Alors que comme le rappelle Paul Pierron, le président de l’associaiton des Amis du Lien, le bureau d’affrètement de Lyon était encore fréquenté par « plusieurs centaines de familles d’artisans-bateliers » dans les années 1970, seuls une soixantaine d’entre elles subsiste sur le bassin Rhône-Saône. Le bureau, lui, est fermé depuis l’an 2000 et le bâtiment du 11 quai maréchal Joffre n’héberge plus que la Chambre Nationale de la Batellerie Artisanale (CNBA).
Les péniches et l’infrastructure fluviale se sont également transformées : les bateaux ont une charge dix fois plus importantes et sont donc beaucoup moins nombreux, comme l’explique Paul Pierron, le président de l’association des Amis du Lien, interviewé dans ce reportage de l’émission Terres de France (à partir de 31’10 »).
Un nouveau visage pour la communauté des gens du fleuve
Par conséquent, la communauté des gens des fleuves a changé de visage. Elle compte maintenant autant de professionnels que de plaisanciers, à l’image de la quarantaine d’adhérents réunis dans l’association des Amis du Lien qui entretiennent et animent le bateau-chapelle.
Ils sont résidents de péniches d’habitation, pilotes, artisans bateliers, passionnés de bateau et d’histoire de la batellerie. Ils s’efforcent de maintenir une mémoire vivante en valorisant la tradition batelière déclinante, de lui redonner « un lustre ».
Dans les familles d’artisans-bateliers, il n’était pas rare que les parents envoient leurs enfants en pension pour leur scolarité durant leur travail. Le Pardon était donc une des rares occasions de se retrouver. Le Pardon était aussi l’occasion de célébrer la culture des gens du fleuve.
D’un point de vue religieux, le Pardon est un moment pris pour « se rattraper » et se mettre en règle avec des pratiques souvent négligées le reste de l’année. Si la fête a pris une allure folklorique, elle était autrefois un rendez-vous cultuel et culturel important. Dans les années 1950, la descente aux flambeaux sur la Seine, depuis Conflans-Ste-Honorine (78), était ainsi retransmise en direct par l’ORTF.
Et cela à travers les deux temps forts de l’année que sont traditionnellement les fêtes du Pardon des mariniers en mai ou juin et de la Saint Nicolas en décembre. Lors du Pardon de Lyon, les bateaux de la Saône sont bénits depuis le pont de la péniche-chapelle, après qu’une messe y ait été donnée. L’événement comporte toujours un volet d’animations autour de la thématique fluviale. L’édition 2016 ne déroge pas à cette tradition.
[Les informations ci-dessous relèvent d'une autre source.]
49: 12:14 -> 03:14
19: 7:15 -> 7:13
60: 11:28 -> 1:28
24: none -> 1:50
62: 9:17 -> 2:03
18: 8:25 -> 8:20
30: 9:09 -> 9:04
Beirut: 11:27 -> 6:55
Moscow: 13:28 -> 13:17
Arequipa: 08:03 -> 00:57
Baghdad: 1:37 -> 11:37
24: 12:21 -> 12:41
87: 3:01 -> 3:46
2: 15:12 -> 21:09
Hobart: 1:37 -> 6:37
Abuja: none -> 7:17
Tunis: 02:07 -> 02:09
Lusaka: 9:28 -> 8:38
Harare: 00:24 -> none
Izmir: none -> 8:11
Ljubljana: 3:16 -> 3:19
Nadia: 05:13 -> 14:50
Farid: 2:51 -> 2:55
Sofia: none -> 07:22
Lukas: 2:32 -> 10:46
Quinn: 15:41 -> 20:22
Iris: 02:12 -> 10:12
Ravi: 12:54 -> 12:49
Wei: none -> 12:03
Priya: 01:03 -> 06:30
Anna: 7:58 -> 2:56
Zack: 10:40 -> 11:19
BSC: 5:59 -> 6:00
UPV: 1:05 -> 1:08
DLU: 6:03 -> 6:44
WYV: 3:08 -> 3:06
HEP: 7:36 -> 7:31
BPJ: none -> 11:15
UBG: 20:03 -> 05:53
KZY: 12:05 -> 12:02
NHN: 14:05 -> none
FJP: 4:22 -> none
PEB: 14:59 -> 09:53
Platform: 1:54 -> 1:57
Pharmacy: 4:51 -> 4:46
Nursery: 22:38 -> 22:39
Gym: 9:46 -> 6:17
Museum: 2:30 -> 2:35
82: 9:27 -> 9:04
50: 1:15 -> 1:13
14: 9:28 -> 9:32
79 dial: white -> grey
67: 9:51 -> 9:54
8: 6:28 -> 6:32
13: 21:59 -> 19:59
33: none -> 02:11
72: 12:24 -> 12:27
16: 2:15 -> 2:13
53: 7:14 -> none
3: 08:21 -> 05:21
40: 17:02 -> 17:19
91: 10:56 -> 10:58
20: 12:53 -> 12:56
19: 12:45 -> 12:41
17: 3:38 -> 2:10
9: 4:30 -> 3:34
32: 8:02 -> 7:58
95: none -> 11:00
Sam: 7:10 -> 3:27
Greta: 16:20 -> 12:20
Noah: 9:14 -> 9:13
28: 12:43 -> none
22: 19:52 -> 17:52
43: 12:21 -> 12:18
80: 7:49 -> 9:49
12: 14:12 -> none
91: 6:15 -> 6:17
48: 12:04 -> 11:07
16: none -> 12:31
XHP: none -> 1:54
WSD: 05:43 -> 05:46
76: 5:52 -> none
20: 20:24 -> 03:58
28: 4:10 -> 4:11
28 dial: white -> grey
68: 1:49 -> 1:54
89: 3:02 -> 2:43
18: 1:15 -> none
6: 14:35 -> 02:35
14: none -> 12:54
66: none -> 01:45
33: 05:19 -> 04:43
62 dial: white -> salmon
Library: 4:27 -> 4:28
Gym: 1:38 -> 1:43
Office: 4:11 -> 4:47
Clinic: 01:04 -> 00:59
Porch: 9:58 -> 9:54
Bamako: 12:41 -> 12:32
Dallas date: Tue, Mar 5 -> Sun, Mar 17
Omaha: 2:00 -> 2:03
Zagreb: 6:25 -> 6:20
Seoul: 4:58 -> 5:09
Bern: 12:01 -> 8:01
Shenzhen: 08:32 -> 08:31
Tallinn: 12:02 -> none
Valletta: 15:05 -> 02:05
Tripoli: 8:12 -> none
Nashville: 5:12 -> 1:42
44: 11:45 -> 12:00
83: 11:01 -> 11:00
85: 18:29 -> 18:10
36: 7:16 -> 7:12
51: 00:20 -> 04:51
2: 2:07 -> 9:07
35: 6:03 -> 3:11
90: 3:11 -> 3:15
La péniche-chapelle de Lyon sert également de manière ponctuelle pour animer des événements autour de la vie du fleuve comme lors de la dernière finale de coupe de France de joute nautique à la Mulatière, où elle a fait office de podium.
Le bateau-chapelle reste visitable durant les journées du patrimoine et il est possible d’assister à la messe qui s’y tient chaque deuxième samedi du mois à 18h.
Depuis septembre, on peut venir y écouter une chorale gospel à l’initiative du père Gréa, est en charge des offices. Contacté en septembre dernier par Rue89Lyon, celui-ci disait aimer l’idée d’une « messe à guichet fermé » :
« Etant donné qu’il n’y a que soixante-dix places dans la péniche, ce sera les premiers arrivés qui auront les places »
David Gréa espèrait avec cette chorale relancer l’intérêt des bateliers pour la messe mensuelle de la chapelle, qui ne sont plus qu’une dizaine à y assister.